For $10 I bought a Philips Series 1 TiVo from a co-worker with lifetime subscription, who lives in the 508 area code. I knew the modem was dead when I bought it. I've tried the external modem fix with no results. My original intent was to only use this TiVo in the kids playroom to pause live TV, which I did for a few months. The ability to record programming is not a priority, pausing Live TV is. I tried to 'flip' the setup to 978 area code to get local program guide info and now the TiVo is not usable, I understand what I did was mess it up big time. Without a working modem I cannot get any guide info so I propose the following solution.

What I need is someone to provide me with an Image for a HDR212 in the 978 AREA CODE who hopefully also has Charter Communications.
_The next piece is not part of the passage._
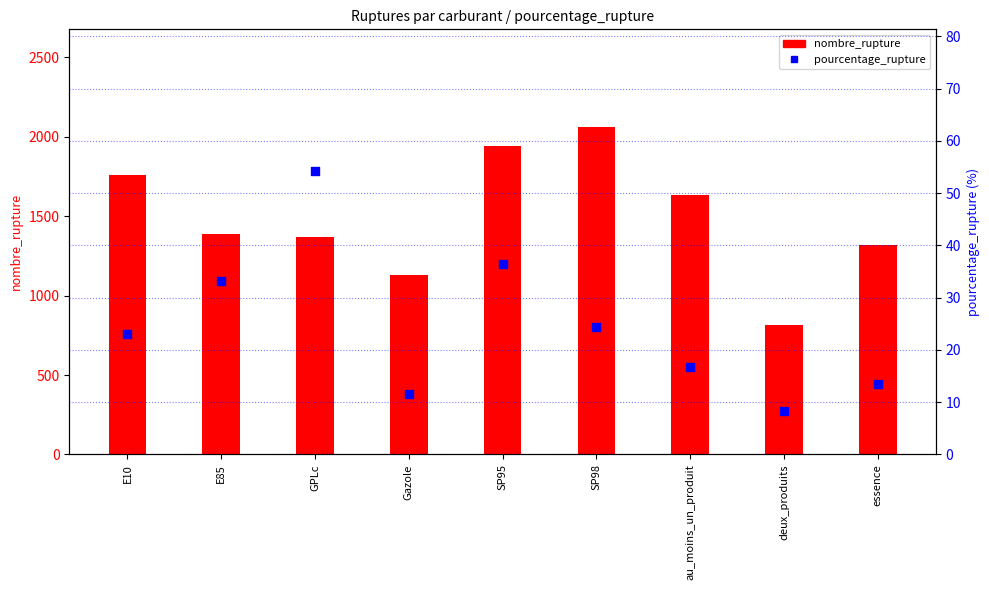

At which category is the sum across all series the highest?

SP98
This seems to me to be the most reasonable solution. I could send it out to repair the modem but we are a multi-vendor, multi-DVR household and it probably isn't worth the expense. I have several 20/40/80Gb hard drives available to put the image on if someone could burn the image for me, but I feel confident that I can do this myself with Instacake.
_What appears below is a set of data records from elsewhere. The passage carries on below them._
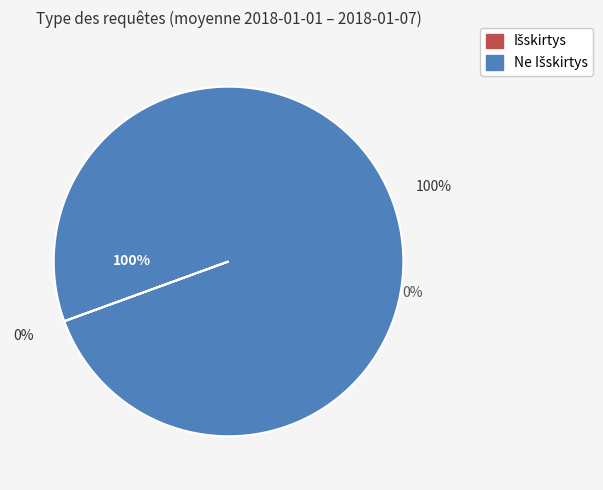

What is the ratio of the value at Ne Išskirtys to the value at Išskirtys?

20186.6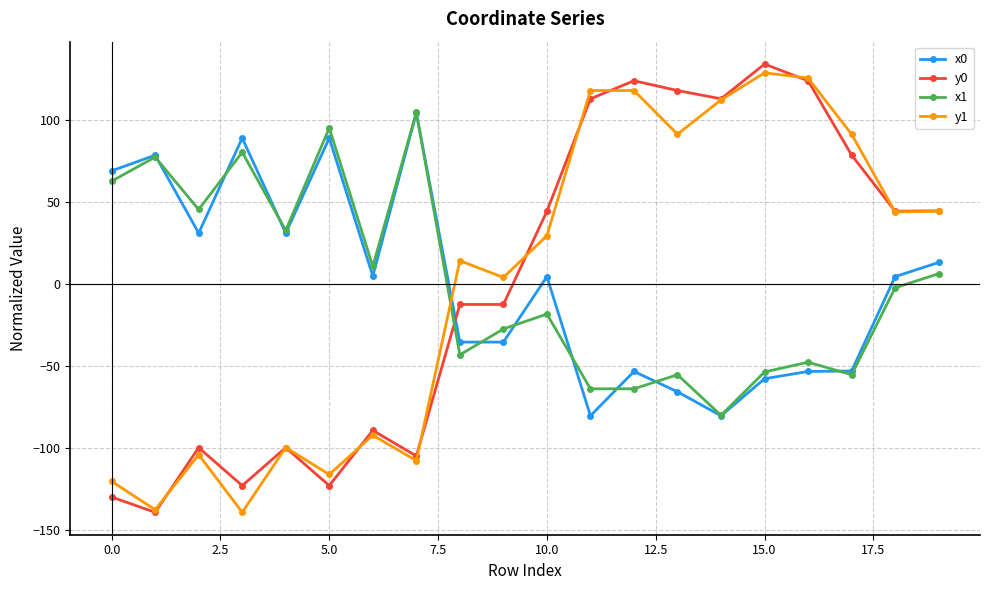

What is the value of the y1 point at the 13th from the left?

117.8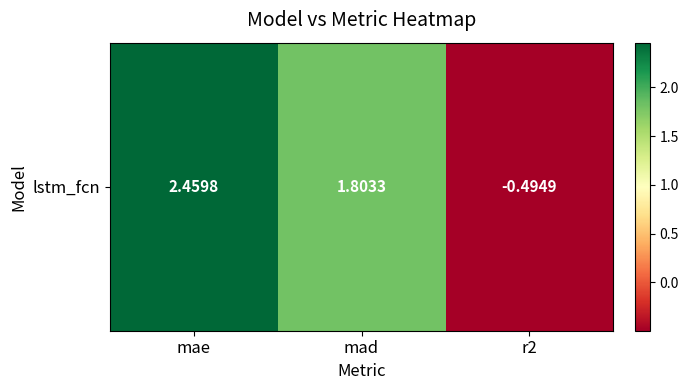

List the labels in order of value, smallest first.

r2, mad, mae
Right now I can't put the time into the modem issue, as I feel I need to have the guide info available before working the external modem issue.


Thanks for any help!


----------



## DougF (Mar 18, 2003)

If you can't dial in, you're not going to be able to get guide data. Even if someone sent you an image with full guide data, it would be useless two weeks after the image was made.

Do you have a home network? If so, I'd recommend a TurboNet card. http://www.9thtee.com/turbonet.htm If you only need it to make the daily call, it's pretty much plug and play.


----------



## Ricky-Ticky-Tavy (May 21, 2007)

Thanks for your input. I've considered that option, and will reconsider it if I can't get the ext. modem to work or can't get the 978 area code image I requested. Adding turbonet just seems like more work and I don't have high-speed into the house yet. I do have a home network.
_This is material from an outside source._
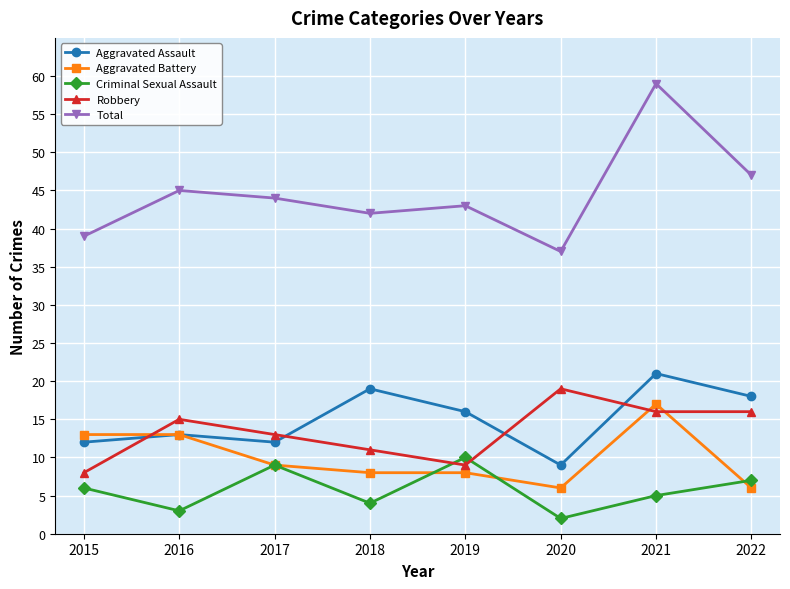

What is the lowest value of the Aggravated Battery series?

6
I don't understand why the image would be useless, the lifetime is not tied to the image, all I want is the correct channels lineup, I don't need the guide info. My Series 1 worked fine like this until I changed the area code.

Rick


----------



## DougF (Mar 18, 2003)

Oh, I thought you were wanting guide data. Getting an image for your area should work. However, I think it's zip code specific. I haven't done guided setup in a while, though.

You should post your zip code and what source you are using (cable, satellite, antenna) and which company provides it (Cox, DirecTV, etc.) and see if someone can help you out.

I have a spare SVR-2000 but I'm not sure when I'd have time to do the guided setup and pull the image.


----------



## Ricky-Ticky-Tavy (May 21, 2007)

Zip: 01463
Provider: Charter Communications

Let me know if you need any other info...

Rick


----------



## Ricky-Ticky-Tavy (May 21, 2007)

The phone prefixes are 433 & 925. I use 978-925-3001 for my RTV unit if that helps.


----------



## phoenixZed (Jan 5, 2007)

Do you have an old external modem? You can use that to dial out and rerun setup. All without opening up your TiVo. A quick Google turned up this

http://archive2.tivocommunity.com/tivo-vb/showthread.php?s=&threadid=66115

which is summarized here

http://www.tivohelp.com/archive/tivohelp.swiki.net/34.html

Hope this helps.

pZ


----------



## classicsat (Feb 18, 2004)

Try Serial PPP.


----------



## BTUx9 (Nov 13, 2003)

If you don't want to go through the other hassles, my mother has a tivo setup using an external modem in Rockport (not TOO far from you)... if you wanted to try it, you could schlep the tivo up here, and call in using the modem.


----------



## Ricky-Ticky-Tavy (May 21, 2007)

First, thanks to everyone who replied. Several months ago I was able to make a dial-up connection with an USR Sporter and download local guide information. Given this is a Philips 312 w/lifetime service I was surprised to find the unit no longer has lifetime activation. Not a big deal, since I wanted it to pause live TV, and not to record. I'm just happy I can use the pause function since there is no phone line near the TV/Tivo in the kitchen.

:up:


----------